→ **Extrait du document**:
La société OVH a ainsi été condamnée à verser à son (ancien ?) client la somme de 100 000 euros environ tous préjudices confondus, article 700 du Code de procédure civile compris.
La décision est intéressante à plus d’un titre.
La décision est intéressante car elle retient la responsabilité contractuelle d’OVH « du fait de son manquement contractuel à la réalisation des sauvegardes de son serveur ». Si la responsabilité d’OVH est en l’espèce retenue, c’est parce que le contrat portait non pas seulement sur des services d’hébergement, mais aussi et surtout sur la sauvegarde automatique des données, présentée par OVH comme « une opération qui consiste à dupliquer et à mettre en sécurité les données contenues dans un système informatique ». Or, en l’espèce, ces données de sauvegarde avaient été détruites et perdues à cause de l’incendie « car ces dernières étaient stockées au même endroit que le serveur principal » et que l’analyse de la documentation contractuelle et commerciale d’OVH, selon le Tribunal, ne laissait guère de doute sur le fait que les sauvegardes de données devaient se faire dans un espace de stockage physiquement isolé du serveur principal. Le Tribunal retient ainsi « qu’en stockant les 3 réplications de sauvegardes au même endroit que le serveur principal, OVH n’a pas respecté ses obligations contractuelles ».
Si la responsabilité d’OVH est ainsi retenue, la faute lourde a néanmoins été écartée. Pour ce faire, le Tribunal ne se place par sur le choix d’OVH de regrouper sur un même site le serveur principal et ceux destinés à conserver les données de sauvegarde, mais sur les choix techniques de ses installations. Le Tribunal observe à cet égard qu’il n’est pas démontré que ces choix ont « un lien de causalité avec l’incendie » ou qu’ils enfreignent « la loi ou règlementation », mais que bien au contraire les pièces versées au débat par OVH « montrent que cette dernière a pris les mesures de précaution d’usage contre l’incendie ». La conclusion est étonnante car le Tribunal observe dans le même temps que « à ce jour, l’enquête est toujours en cours et les causes exactes de l’incendie ne sont pas connues ».
La décision est également intéressante s’agissant de la validité des clauses limitatives de responsabilité insérée, en particulier, dans un contrat d’adhésion. Car dans un tel contrat, « toute clause non négociable, déterminée à l’avance par l’une des parties, qui crée un déséquilibre significatif entre les droits et obligations des parties au contrat est réputée non écrite » (art. 1171 code civil). Or en l’espèce, la clause pré-rédigée par OVH conduisait in fine à limiter sa responsabilité à la somme de 1800, 48 euros. Le Tribunal écarte ainsi la clause limitative de responsabilité au motif que celle-ci crée « une véritable asymétrie entre les obligations de chacun (….), cette clause transférant le risque sur l’autre partie de manière injustifiée et sans contrepartie pour cette dernière ».

→ **Données fournies**:

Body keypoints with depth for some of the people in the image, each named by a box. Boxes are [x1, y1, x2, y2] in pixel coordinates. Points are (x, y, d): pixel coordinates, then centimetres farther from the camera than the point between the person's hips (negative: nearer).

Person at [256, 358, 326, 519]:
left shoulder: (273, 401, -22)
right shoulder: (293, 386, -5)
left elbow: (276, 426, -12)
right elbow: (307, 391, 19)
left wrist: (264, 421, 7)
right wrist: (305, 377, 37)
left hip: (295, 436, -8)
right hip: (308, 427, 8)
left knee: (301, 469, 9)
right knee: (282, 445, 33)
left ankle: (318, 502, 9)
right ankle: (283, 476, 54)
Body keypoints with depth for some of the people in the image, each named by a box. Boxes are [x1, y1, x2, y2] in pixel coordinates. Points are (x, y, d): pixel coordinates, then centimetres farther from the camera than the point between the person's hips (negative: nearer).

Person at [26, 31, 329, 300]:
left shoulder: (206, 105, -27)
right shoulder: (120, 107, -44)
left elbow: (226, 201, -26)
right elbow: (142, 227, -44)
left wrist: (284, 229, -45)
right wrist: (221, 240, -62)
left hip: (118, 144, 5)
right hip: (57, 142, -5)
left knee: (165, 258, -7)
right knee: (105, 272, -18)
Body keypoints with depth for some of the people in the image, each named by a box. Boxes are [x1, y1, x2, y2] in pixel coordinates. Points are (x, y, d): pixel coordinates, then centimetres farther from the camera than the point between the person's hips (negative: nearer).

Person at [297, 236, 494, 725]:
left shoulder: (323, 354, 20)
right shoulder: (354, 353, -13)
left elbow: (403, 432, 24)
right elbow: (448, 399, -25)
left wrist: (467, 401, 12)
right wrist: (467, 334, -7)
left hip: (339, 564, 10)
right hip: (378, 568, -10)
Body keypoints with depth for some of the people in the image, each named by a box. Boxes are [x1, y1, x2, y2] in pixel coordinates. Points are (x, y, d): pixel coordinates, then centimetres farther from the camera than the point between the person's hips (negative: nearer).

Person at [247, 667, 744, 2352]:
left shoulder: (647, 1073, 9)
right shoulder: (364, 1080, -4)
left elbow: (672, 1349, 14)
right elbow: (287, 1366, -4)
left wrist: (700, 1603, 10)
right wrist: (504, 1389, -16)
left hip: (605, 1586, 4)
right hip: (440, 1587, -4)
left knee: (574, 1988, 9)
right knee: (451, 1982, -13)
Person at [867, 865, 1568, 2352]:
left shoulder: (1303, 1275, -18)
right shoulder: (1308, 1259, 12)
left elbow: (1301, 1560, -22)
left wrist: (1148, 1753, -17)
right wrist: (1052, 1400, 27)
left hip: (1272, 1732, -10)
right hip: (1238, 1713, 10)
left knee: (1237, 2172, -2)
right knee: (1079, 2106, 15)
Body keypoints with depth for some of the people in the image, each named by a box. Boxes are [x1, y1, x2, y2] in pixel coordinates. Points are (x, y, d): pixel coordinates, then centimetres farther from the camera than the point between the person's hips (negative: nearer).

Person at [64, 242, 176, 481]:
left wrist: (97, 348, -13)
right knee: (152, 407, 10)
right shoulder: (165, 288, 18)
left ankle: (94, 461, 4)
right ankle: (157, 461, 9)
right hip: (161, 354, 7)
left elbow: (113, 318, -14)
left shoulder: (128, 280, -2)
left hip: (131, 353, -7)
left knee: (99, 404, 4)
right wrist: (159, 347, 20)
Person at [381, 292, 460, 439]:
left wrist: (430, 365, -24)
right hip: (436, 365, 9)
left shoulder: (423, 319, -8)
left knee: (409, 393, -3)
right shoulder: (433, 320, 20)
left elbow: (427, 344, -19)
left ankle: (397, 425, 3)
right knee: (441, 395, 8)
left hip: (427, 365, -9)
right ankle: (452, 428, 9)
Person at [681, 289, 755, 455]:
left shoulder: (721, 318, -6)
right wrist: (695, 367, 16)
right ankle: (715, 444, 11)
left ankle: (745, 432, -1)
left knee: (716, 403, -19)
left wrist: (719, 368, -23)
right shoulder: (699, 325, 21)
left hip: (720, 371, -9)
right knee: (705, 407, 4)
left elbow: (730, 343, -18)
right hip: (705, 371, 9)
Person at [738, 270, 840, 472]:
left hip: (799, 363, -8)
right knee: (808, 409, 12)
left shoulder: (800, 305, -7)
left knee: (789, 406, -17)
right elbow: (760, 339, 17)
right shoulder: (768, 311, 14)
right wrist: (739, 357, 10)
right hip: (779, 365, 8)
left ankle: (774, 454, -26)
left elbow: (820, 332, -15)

→ **Consigne de travail A**: Recopiez le passage de l'extrait sur la condamnation d'OVH qui commence par « La société OVH » et se poursuit jusqu'à « plus d’un titre. ».
→ **Consigne de travail B**: D'après l'extrait sur la condamnation d'OVH, quel article du code civil est cité au sujet des clauses non négociables dans un contrat d'adhésion ?
→ **Consigne de travail C**: Poursuivez le texte sur la décision rendue contre OVH à partir de sa dernière phrase.

→ **Réponse attendue A**:
La société OVH a ainsi été condamnée à verser à son (ancien ?) client la somme de 100 000 euros environ tous préjudices confondus, article 700 du Code de procédure civile compris.
La décision est intéressante à plus d’un titre.

→ **Réponse attendue B**: L'article 1171 du code civil.

→ **Réponse attendue C**:
La décision est intéressante aussi s’agissant de la force majeure. En l’occurrence, le contrat OVH étendait les cas de force majeure à des très nombreuses hypothèses, y compris « les incendies (…) les inondations et explosions, ainsi que les coupures d’électricité en dehors du contrôle de la Partie affectée ». Le Tribunal vient rappeler qu’avec « une telle clause, en cas de sinistre, la SAS OVH n’est donc jamais tenue de réaliser sa mission au moment où, pourtant, celle-ci est nécessaire. Les copies de sauvegarde n’ont pas d’intérêt en l’absence de sinistre (…). Les copies de sauvegarde ne sont utiles qu’en cas de sinistre ». En conséquence, le Tribunal de commerce déclare la clause non écrite en ce qu’elle vide le contrat de sa principale obligation et libère OVH « de ses engagements dans les circonstances où justement ils sont nécessaires ».
La décision est intéressante enfin car elle intervient après deux autres décisions qui avaient écarté la responsabilité d’OVH (Tribunal de commerce de Lille, 21 juin 2022 et Tribunal de commerce de Villefranche, référé, 30 juin 2022). Le Tribunal prend soin de préciser à cet égard que ces affaires sont différentes sur un point essentiel : le contrat souscrit auprès d’OVH portait sur un contrat d’hébergement simple et non sur l’option de sauvegarde automatique proposée par OVH, alors que tel était précisément le cas dans l’affaire ici commentée.
Par la présente décision, le Tribunal de commerce ouvre grand la voie à des actions initiées par les clients d’OVH qui auraient souscrit à la fois un contrat d’hébergement, mais aussi, en complément, l’option de sauvegarde automatisée permettant la préservation et la récupération des données du serveur dédié et dont les données de sauvegarde auraient été détruites lors de l’incendie du mois de mars 2021.